■ **Directive**
Present the lines in the items below as one numbered list, leaving out any blank lines.
^^^^^^^^
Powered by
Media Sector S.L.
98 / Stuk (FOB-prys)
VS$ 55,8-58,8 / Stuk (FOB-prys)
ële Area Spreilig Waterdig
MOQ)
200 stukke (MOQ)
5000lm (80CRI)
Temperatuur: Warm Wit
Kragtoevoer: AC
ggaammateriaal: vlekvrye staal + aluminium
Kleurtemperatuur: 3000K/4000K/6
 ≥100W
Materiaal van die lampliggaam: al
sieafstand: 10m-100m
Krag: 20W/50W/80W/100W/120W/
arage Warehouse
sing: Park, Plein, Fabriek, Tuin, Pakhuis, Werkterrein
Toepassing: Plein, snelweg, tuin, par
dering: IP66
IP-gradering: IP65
^^^^^^^^
■ **Task result**
1. Powered by
2. Media Sector S.L.
3. 98 / Stuk (FOB-prys)
4. VS$ 55,8-58,8 / Stuk (FOB-prys)
5. ële Area Spreilig Waterdig
6. MOQ)
7. 200 stukke (MOQ)
8. 5000lm (80CRI)
9. Temperatuur: Warm Wit
10. Kragtoevoer: AC
11. ggaammateriaal: vlekvrye staal + aluminium
12. Kleurtemperatuur: 3000K/4000K/6
13.  ≥100W
14. Materiaal van die lampliggaam: al
15. sieafstand: 10m-100m
16. Krag: 20W/50W/80W/100W/120W/
17. arage Warehouse
18. sing: Park, Plein, Fabriek, Tuin, Pakhuis, Werkterrein
19. Toepassing: Plein, snelweg, tuin, par
20. dering: IP66
21. IP-gradering: IP65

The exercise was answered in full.